The price of this disconnect is usually tallied via our bodies, with a simple equation that a lack of outdoor activity must surely be connected with the nation’s growing waistline and obesity-related maladies like diabetes. There’s an always-growing corpus of academic work that does make that correlation, and even causation, explicit. Last month, for example, a policy brief from the UCLA Center for Health Policy Research noted that in California as a whole, about a third as many kids who live near parks get in an hour of physical activity a day (the recommended daily threshold) at least five times a week compared to kids who can’t get to a park easily.

But increasingly, researchers are examining the impact of the natural world on our minds. (At Pacific Standard, for example, we’ve reported on the benefits of biophilic design, how nature makes us nicer or improves our attention span, the rise of attention restoration theory, or even how just looking at a picture of the outdoors can blunt the harsh edges of stress.)

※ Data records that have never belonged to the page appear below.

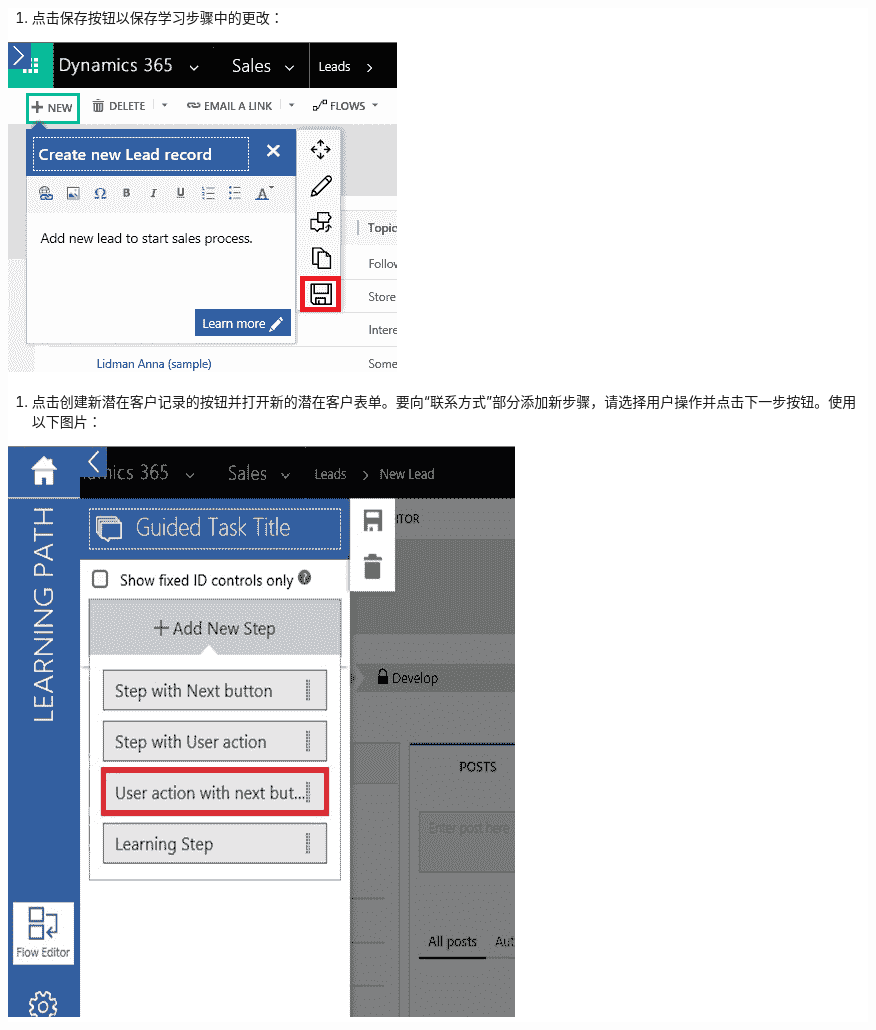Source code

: 1.  点击保存按钮以保存学习步骤中的更改：

![](img/407ffcd8-b41a-4a5b-8062-15bd69b458bb.png)

1.  点击创建新潜在客户记录的按钮并打开新的潜在客户表单。要向“联系方式”部分添加新步骤，请选择用户操作并点击下一步按钮。使用以下图片：

![](img/c6b55de6-63a0-4556-a66b-9ded3d90ded5.png)
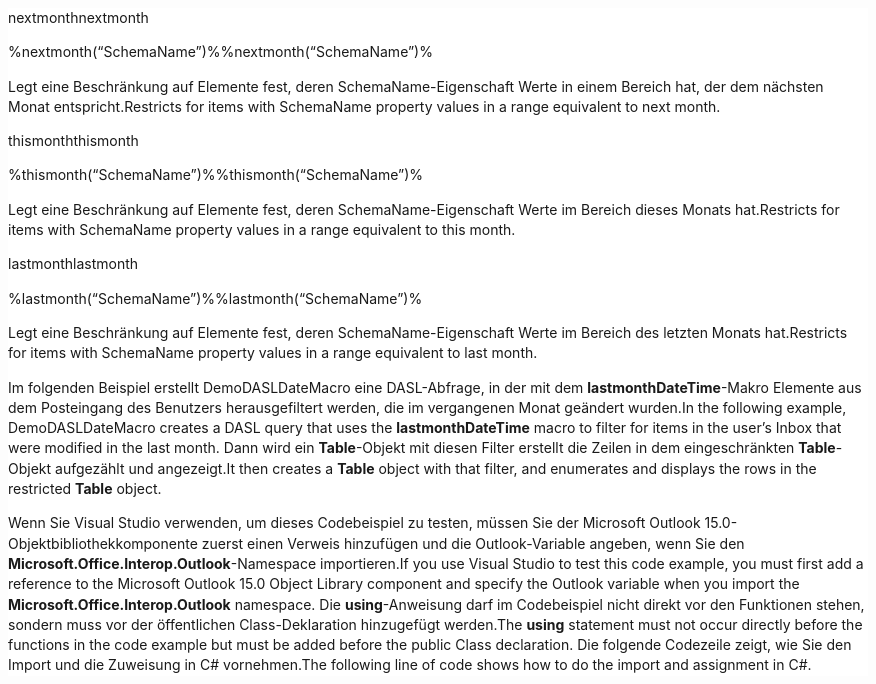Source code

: </tr>
<tr class="odd">
<td><p><span data-ttu-id="eff09-143">nextmonth</span><span class="sxs-lookup"><span data-stu-id="eff09-143">nextmonth</span></span></p></td>
<td><p><span data-ttu-id="eff09-144">%nextmonth(“SchemaName”)%</span><span class="sxs-lookup"><span data-stu-id="eff09-144">%nextmonth(“SchemaName”)%</span></span></p></td>
<td><p><span data-ttu-id="eff09-145">Legt eine Beschränkung auf Elemente fest, deren SchemaName-Eigenschaft Werte in einem Bereich hat, der dem nächsten Monat entspricht.</span><span class="sxs-lookup"><span data-stu-id="eff09-145">Restricts for items with SchemaName property values in a range equivalent to next month.</span></span></p></td>
</tr>
<tr class="even">
<td><p><span data-ttu-id="eff09-146">thismonth</span><span class="sxs-lookup"><span data-stu-id="eff09-146">thismonth</span></span></p></td>
<td><p><span data-ttu-id="eff09-147">%thismonth(“SchemaName”)%</span><span class="sxs-lookup"><span data-stu-id="eff09-147">%thismonth(“SchemaName”)%</span></span></p></td>
<td><p><span data-ttu-id="eff09-148">Legt eine Beschränkung auf Elemente fest, deren SchemaName-Eigenschaft Werte im Bereich dieses Monats hat.</span><span class="sxs-lookup"><span data-stu-id="eff09-148">Restricts for items with SchemaName property values in a range equivalent to this month.</span></span></p></td>
</tr>
<tr class="odd">
<td><p><span data-ttu-id="eff09-149">lastmonth</span><span class="sxs-lookup"><span data-stu-id="eff09-149">lastmonth</span></span></p></td>
<td><p><span data-ttu-id="eff09-150">%lastmonth(“SchemaName”)%</span><span class="sxs-lookup"><span data-stu-id="eff09-150">%lastmonth(“SchemaName”)%</span></span></p></td>
<td><p><span data-ttu-id="eff09-151">Legt eine Beschränkung auf Elemente fest, deren SchemaName-Eigenschaft Werte im Bereich des letzten Monats hat.</span><span class="sxs-lookup"><span data-stu-id="eff09-151">Restricts for items with SchemaName property values in a range equivalent to last month.</span></span></p></td>
</tr>
</tbody>
</table>


<span data-ttu-id="eff09-152">Im folgenden Beispiel erstellt DemoDASLDateMacro eine DASL-Abfrage, in der mit dem **lastmonthDateTime**-Makro Elemente aus dem Posteingang des Benutzers herausgefiltert werden, die im vergangenen Monat geändert wurden.</span><span class="sxs-lookup"><span data-stu-id="eff09-152">In the following example, DemoDASLDateMacro creates a DASL query that uses the **lastmonthDateTime** macro to filter for items in the user’s Inbox that were modified in the last month.</span></span> <span data-ttu-id="eff09-153">Dann wird ein **Table**-Objekt mit diesen Filter erstellt die Zeilen in dem eingeschränkten **Table**-Objekt aufgezählt und angezeigt.</span><span class="sxs-lookup"><span data-stu-id="eff09-153">It then creates a **Table** object with that filter, and enumerates and displays the rows in the restricted **Table** object.</span></span>

<span data-ttu-id="eff09-154">Wenn Sie Visual Studio verwenden, um dieses Codebeispiel zu testen, müssen Sie der Microsoft Outlook 15.0-Objektbibliothekkomponente zuerst einen Verweis hinzufügen und die Outlook-Variable angeben, wenn Sie den **Microsoft.Office.Interop.Outlook**-Namespace importieren.</span><span class="sxs-lookup"><span data-stu-id="eff09-154">If you use Visual Studio to test this code example, you must first add a reference to the Microsoft Outlook 15.0 Object Library component and specify the Outlook variable when you import the **Microsoft.Office.Interop.Outlook** namespace.</span></span> <span data-ttu-id="eff09-155">Die **using**-Anweisung darf im Codebeispiel nicht direkt vor den Funktionen stehen, sondern muss vor der öffentlichen Class-Deklaration hinzugefügt werden.</span><span class="sxs-lookup"><span data-stu-id="eff09-155">The **using** statement must not occur directly before the functions in the code example but must be added before the public Class declaration.</span></span> <span data-ttu-id="eff09-156">Die folgende Codezeile zeigt, wie Sie den Import und die Zuweisung in C\# vornehmen.</span><span class="sxs-lookup"><span data-stu-id="eff09-156">The following line of code shows how to do the import and assignment in C\#.</span></span>
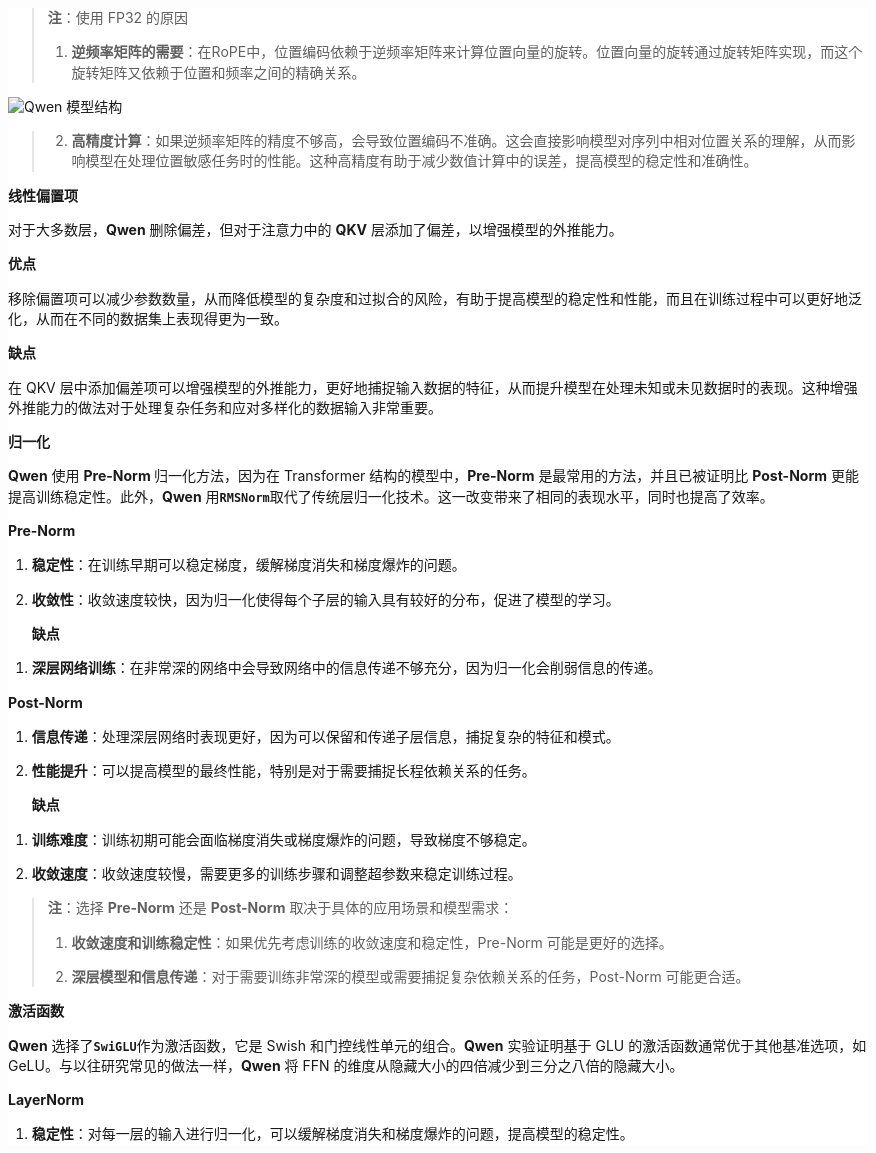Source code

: > **注**：使用 FP32 的原因
>
> 1. **逆频率矩阵的需要**：在RoPE中，位置编码依赖于逆频率矩阵来计算位置向量的旋转。位置向量的旋转通过旋转矩阵实现，而这个旋转矩阵又依赖于位置和频率之间的精确关系。

![Qwen 模型结构]()

> 2. **高精度计算**：如果逆频率矩阵的精度不够高，会导致位置编码不准确。这会直接影响模型对序列中相对位置关系的理解，从而影响模型在处理位置敏感任务时的性能。这种高精度有助于减少数值计算中的误差，提高模型的稳定性和准确性。

**线性偏置项&#x20;**

对于大多数层，**Qwen** 删除偏差，但对于注意力中的 **QKV** 层添加了偏差，以增强模型的外推能力。

**优点**

移除偏置项可以减少参数数量，从而降低模型的复杂度和过拟合的风险，有助于提高模型的稳定性和性能，而且在训练过程中可以更好地泛化，从而在不同的数据集上表现得更为一致。

**缺点**

在 QKV 层中添加偏差项可以增强模型的外推能力，更好地捕捉输入数据的特征，从而提升模型在处理未知或未见数据时的表现。这种增强外推能力的做法对于处理复杂任务和应对多样化的数据输入非常重要。

**归一化&#x20;**

**Qwen** 使用 **Pre-Norm&#x20;**&#x5F52;一化方法，因为在 Transformer 结构的模型中，**Pre-Norm** 是最常用的方法，并且已被证明比 **Post-Norm** 更能提高训练稳定性。此外，**Qwen** &#x7528;**`RMSNorm`**&#x53D6;代了传统层归一化技术。这一改变带来了相同的表现水平，同时也提高了效率。

**Pre-Norm&#x20;**

1. **稳定性**：在训练早期可以稳定梯度，缓解梯度消失和梯度爆炸的问题。

2. **收敛性**：收敛速度较快，因为归一化使得每个子层的输入具有较好的分布，促进了模型的学习。

   **缺点**

1) **深层网络训练**：在非常深的网络中会导致网络中的信息传递不够充分，因为归一化会削弱信息的传递。

**Post-Norm&#x20;**

1. **信息传递**：处理深层网络时表现更好，因为可以保留和传递子层信息，捕捉复杂的特征和模式。

2. **性能提升**：可以提高模型的最终性能，特别是对于需要捕捉长程依赖关系的任务。

   **缺点**

1) **训练难度**：训练初期可能会面临梯度消失或梯度爆炸的问题，导致梯度不够稳定。

2) **收敛速度**：收敛速度较慢，需要更多的训练步骤和调整超参数来稳定训练过程。

> **注**：选择 **Pre-Norm** 还是 **Post-Norm** 取决于具体的应用场景和模型需求：
>
> 1. **收敛速度和训练稳定性**：如果优先考虑训练的收敛速度和稳定性，Pre-Norm 可能是更好的选择。
>
> 2. **深层模型和信息传递**：对于需要训练非常深的模型或需要捕捉复杂依赖关系的任务，Post-Norm 可能更合适。

**激活函数**

**Qwen** 选择&#x4E86;**`SwiGLU`**&#x4F5C;为激活函数，它是 Swish 和门控线性单元的组合。**Qwen** 实验证明基于 GLU 的激活函数通常优于其他基准选项，如 GeLU。与以往研究常见的做法一样，**Qwen** 将 FFN 的维度从隐藏大小的四倍减少到三分之八倍的隐藏大小。

**LayerNorm**

1. **稳定性**：对每一层的输入进行归一化，可以缓解梯度消失和梯度爆炸的问题，提高模型的稳定性。
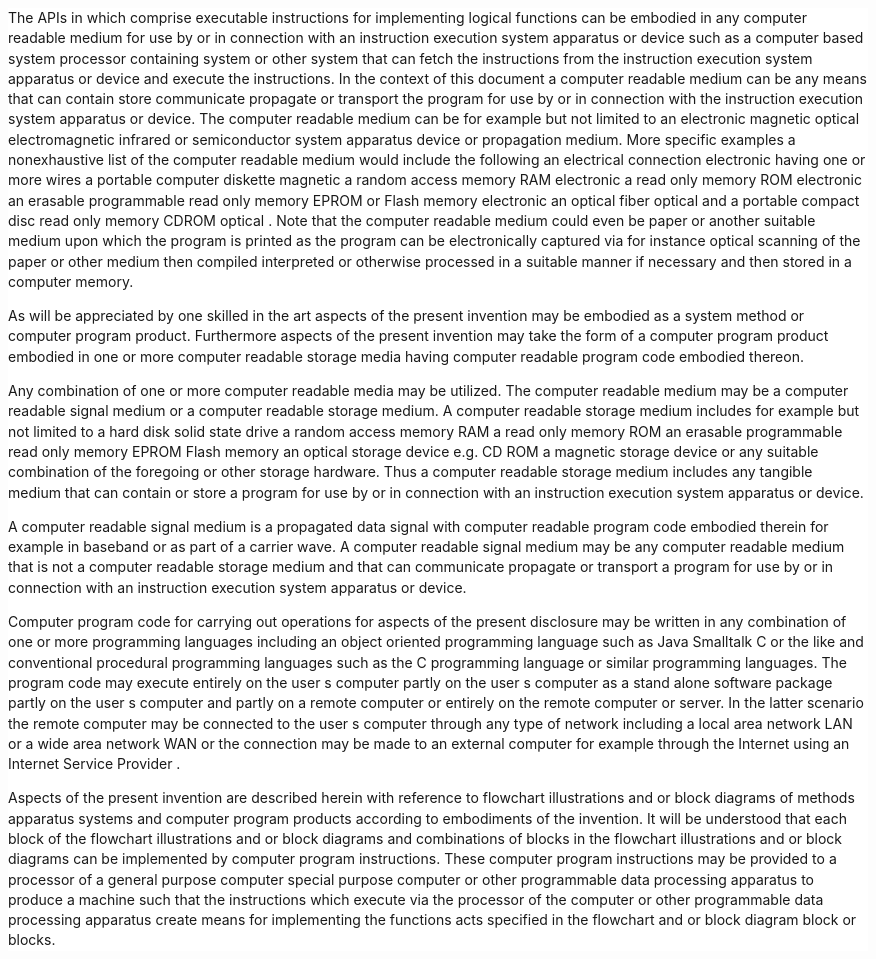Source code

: The APIs in which comprise executable instructions for implementing logical functions can be embodied in any computer readable medium for use by or in connection with an instruction execution system apparatus or device such as a computer based system processor containing system or other system that can fetch the instructions from the instruction execution system apparatus or device and execute the instructions. In the context of this document a computer readable medium can be any means that can contain store communicate propagate or transport the program for use by or in connection with the instruction execution system apparatus or device. The computer readable medium can be for example but not limited to an electronic magnetic optical electromagnetic infrared or semiconductor system apparatus device or propagation medium. More specific examples a nonexhaustive list of the computer readable medium would include the following an electrical connection electronic having one or more wires a portable computer diskette magnetic a random access memory RAM electronic a read only memory ROM electronic an erasable programmable read only memory EPROM or Flash memory electronic an optical fiber optical and a portable compact disc read only memory CDROM optical . Note that the computer readable medium could even be paper or another suitable medium upon which the program is printed as the program can be electronically captured via for instance optical scanning of the paper or other medium then compiled interpreted or otherwise processed in a suitable manner if necessary and then stored in a computer memory.

As will be appreciated by one skilled in the art aspects of the present invention may be embodied as a system method or computer program product. Furthermore aspects of the present invention may take the form of a computer program product embodied in one or more computer readable storage media having computer readable program code embodied thereon.

Any combination of one or more computer readable media may be utilized. The computer readable medium may be a computer readable signal medium or a computer readable storage medium. A computer readable storage medium includes for example but not limited to a hard disk solid state drive a random access memory RAM a read only memory ROM an erasable programmable read only memory EPROM Flash memory an optical storage device e.g. CD ROM a magnetic storage device or any suitable combination of the foregoing or other storage hardware. Thus a computer readable storage medium includes any tangible medium that can contain or store a program for use by or in connection with an instruction execution system apparatus or device.

A computer readable signal medium is a propagated data signal with computer readable program code embodied therein for example in baseband or as part of a carrier wave. A computer readable signal medium may be any computer readable medium that is not a computer readable storage medium and that can communicate propagate or transport a program for use by or in connection with an instruction execution system apparatus or device.

Computer program code for carrying out operations for aspects of the present disclosure may be written in any combination of one or more programming languages including an object oriented programming language such as Java Smalltalk C or the like and conventional procedural programming languages such as the C programming language or similar programming languages. The program code may execute entirely on the user s computer partly on the user s computer as a stand alone software package partly on the user s computer and partly on a remote computer or entirely on the remote computer or server. In the latter scenario the remote computer may be connected to the user s computer through any type of network including a local area network LAN or a wide area network WAN or the connection may be made to an external computer for example through the Internet using an Internet Service Provider .

Aspects of the present invention are described herein with reference to flowchart illustrations and or block diagrams of methods apparatus systems and computer program products according to embodiments of the invention. It will be understood that each block of the flowchart illustrations and or block diagrams and combinations of blocks in the flowchart illustrations and or block diagrams can be implemented by computer program instructions. These computer program instructions may be provided to a processor of a general purpose computer special purpose computer or other programmable data processing apparatus to produce a machine such that the instructions which execute via the processor of the computer or other programmable data processing apparatus create means for implementing the functions acts specified in the flowchart and or block diagram block or blocks.
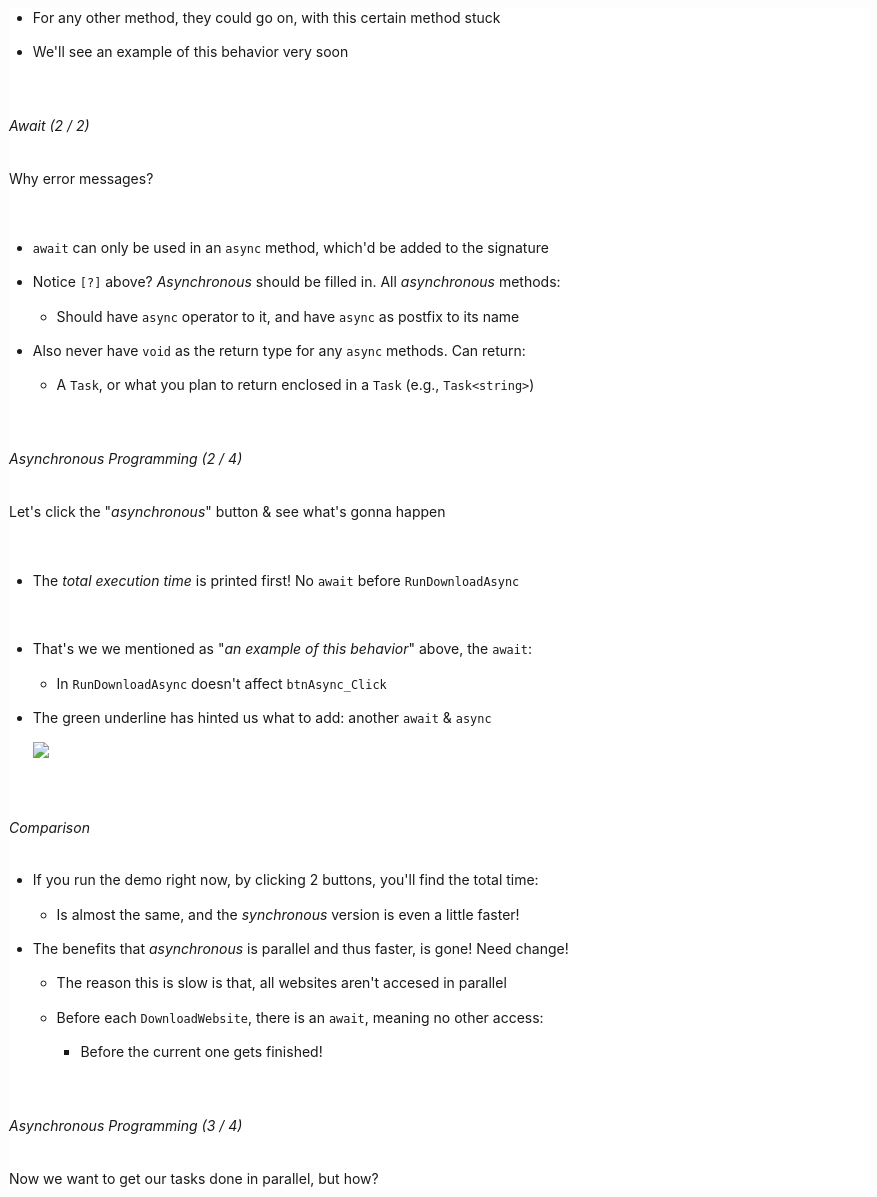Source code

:   - For any other method, they could go on, with this certain method stuck
  
  - We'll see an example of this behavior very soon

    

###### Await (2 / 2)

Why error messages?

<img title="" src="file:///C:/Users/yangs/AppData/Roaming/marktext/images/2024-04-06-16-48-29-image.png" alt="" width="588">

- `await` can only be used in an `async` method, which'd be added to the signature

- Notice `[?]` above? *Asynchronous* should be filled in. All *asynchronous* methods:
  
  - Should have `async` operator to it, and have `async` as postfix to its name

- Also never have `void` as the return type for any `async` methods. Can return: 
  
  - A `Task`, or what you plan to return enclosed in a `Task` (e.g., `Task<string>`)

    

###### Asynchronous Programming (2 / 4)

Let's click the "*asynchronous*" button & see what's gonna happen

<img src="file:///C:/Users/yangs/AppData/Roaming/marktext/images/2024-04-06-16-53-36-image.png" title="" alt="" width="474">

- The *total execution time* is printed first! No `await` before `RunDownloadAsync`
  
  <img src="file:///C:/Users/yangs/AppData/Roaming/marktext/images/2024-04-06-16-55-55-image.png" title="" alt="" width="468">

- That's we we mentioned as "*an example of this behavior*" above, the `await`:
  
  - In `RunDownloadAsync` doesn't affect `btnAsync_Click`

- The green underline has hinted us what to add: another `await` & `async`
  
  ![](C:\Users\yangs\AppData\Roaming\marktext\images\2024-04-06-16-58-45-image.png)

    

###### Comparison

- If you run the demo right now, by clicking 2 buttons, you'll find the total time:
  
  - Is almost the same, and the *synchronous* version is even a little faster!

- The benefits that *asynchronous* is parallel and thus faster, is gone! Need change!
  
  - The reason this is slow is that, all websites aren't accesed in parallel
  
  - Before each `DownloadWebsite`, there is an `await`, meaning no other access:
    
    - Before the current one gets finished!

    

###### Asynchronous Programming (3 / 4)

Now we want to get our tasks done in parallel, but how?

Last week, to cite one well-publicized recent study, Scottish researchers outfitted pedestrians with mobile electroencephalographs and set them loose for 25-minute strolls in Edinburgh. Those whose paths wended through green spaces “showed evidence of lower frustration, engagement and arousal, and higher meditation” based on EEG readings, the academics wrote, adding a quantitative page to the annals of similar qualitative “restorative literature.”